06 Jan Une femme libérée
« Une femme n’est pas un sexe faible, c’est un être fort. Elle a sa place à prendre dans le monde au même niveau que tout un chacun. Elle mérite d’être prise au sérieux et d’être respectée au même niveau que tout un chacun. »
Une fois que l’on a appris à se connaître, un autre défi s’impose, et pas des moindres : rester soi-même au sein du monde qui nous entoure. Et c’est là où les choses se corsent. Dans un collectif régi par un certain nombre de codes et où se dressent des barrières qui génèrent des inégalités de divers ordres, il est difficile de conserver son intégrité et de s’assumer tel que l’on est.

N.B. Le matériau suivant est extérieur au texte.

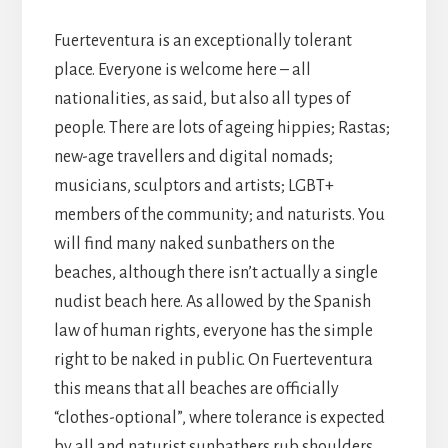
Fuerteventura is an exceptionally tolerant
place. Everyone is welcome here – all
nationalities, as said, but also all types of
people. There are lots of ageing hippies; Rastas;
new-age travellers and digital nomads;
musicians, sculptors and artists; LGBT+
members of the community; and naturists. You
will find many naked sunbathers on the
beaches, although there isn’t actually a single
nudist beach here. As allowed by the Spanish
law of human rights, everyone has the simple
right to be naked in public. On Fuerteventura
this means that all beaches are officially
“clothes-optional”, where tolerance is expected
by all and naturist sunbathers rub shoulders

Si nous sommes tous amenés à voyager sur le chemin de notre vie en tant que membre de la grande famille de l’humanité, nous ne partons pas avec le même bagage. Selon que nous soyons nés ici ou ailleurs, avec ou sans handicap, selon notre niveau de revenu, nos origines, notre couleur de peau, notre orientation sexuelle ou même notre sensibilité, des obstacles se mettront en travers de nos routes. Selon notre sexe aussi. Au cours de la crise existentielle que j’ai traversée, s’il y a bien un aspect qui a retenu mon attention par rapport à la place que je suis amenée à occuper en société, c’est mon identité en tant que femme. Cette femme que j’ai enfin appris à connaître et à aimer.

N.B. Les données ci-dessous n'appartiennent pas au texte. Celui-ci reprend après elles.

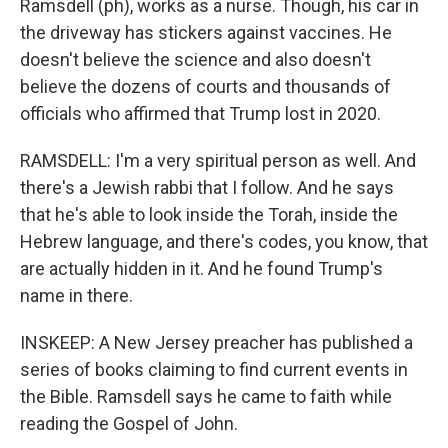
Ramsdell (ph), works as a nurse. Though, his car in
the driveway has stickers against vaccines. He
doesn't believe the science and also doesn't
believe the dozens of courts and thousands of
officials who affirmed that Trump lost in 2020.
RAMSDELL: I'm a very spiritual person as well. And
there's a Jewish rabbi that I follow. And he says
that he's able to look inside the Torah, inside the
Hebrew language, and there's codes, you know, that
are actually hidden in it. And he found Trump's
name in there.
INSKEEP: A New Jersey preacher has published a
series of books claiming to find current events in
the Bible. Ramsdell says he came to faith while
reading the Gospel of John.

J’ai compris que s’il n’y a pas « un » homme, il n’y a pas « une » femme non plus. Être une femme ne s’explique pas, comme si on pouvait dire, alors voilà, une femme, c’est plus petit et moins fort qu’un homme, avec des cheveux plus longs, des lèvres plus charnues, pas de poil sur le cailloux, une poitrine un minimum volumineuse, le visage fin et peint, les fesses galbées, le ventre plat, une femme, c’est quelque chose d’esthétique, un corps à regarder, un corps à reluquer, un corps à tripoter, une femme, ça ne la ramène pas, c’est délicat et sensible, ça parle nécessairement froufrous et rituel beauté, parce que sinon, ce n’est pas féminin, ce n’est pas une femme. N’importe quoi. Non, être une femme ne s’explique pas. Être une femme, cela se vit. C’est une expérience personnelle qui va bien au-delà des attributs physiques ou des carcans dans lesquels on voudrait l’enfermer.
Ma féminité, je l’ai redécouverte avec joie. Avec ou sans robe, avec ou sans maquillage, avec ou sans bijoux, la femme est toujours là. Elle porte du rose parce qu’elle aime ça et elle trouve que le bleu se marie très bien avec le rose. Elle est émotive comme pourrait l’être un homme. Elle est sportive comme pourrait l’être un homme. Elle a ses humeurs comme peut en avoir un homme. Elle prend soin d’elle comme pourrait le faire un homme. Elle a du répondant comme peut en avoir un homme et elle n’a pas à s’excuser de penser. Elle a un corps dans lequel elle veut se sentir bien en recherchant la paix intérieure et la légèreté de l’âme. Elle a des centres d’intérêt et des valeurs qui ne sont pas nécessairement « féminins ». Elle aime être qui elle est, une femme imparfaite parce que, comme chacun sait, la perfection n’existe pas et de toute façon qu’est-ce que ça veut dire une femme parfaite ? Parfaite aux yeux de qui ?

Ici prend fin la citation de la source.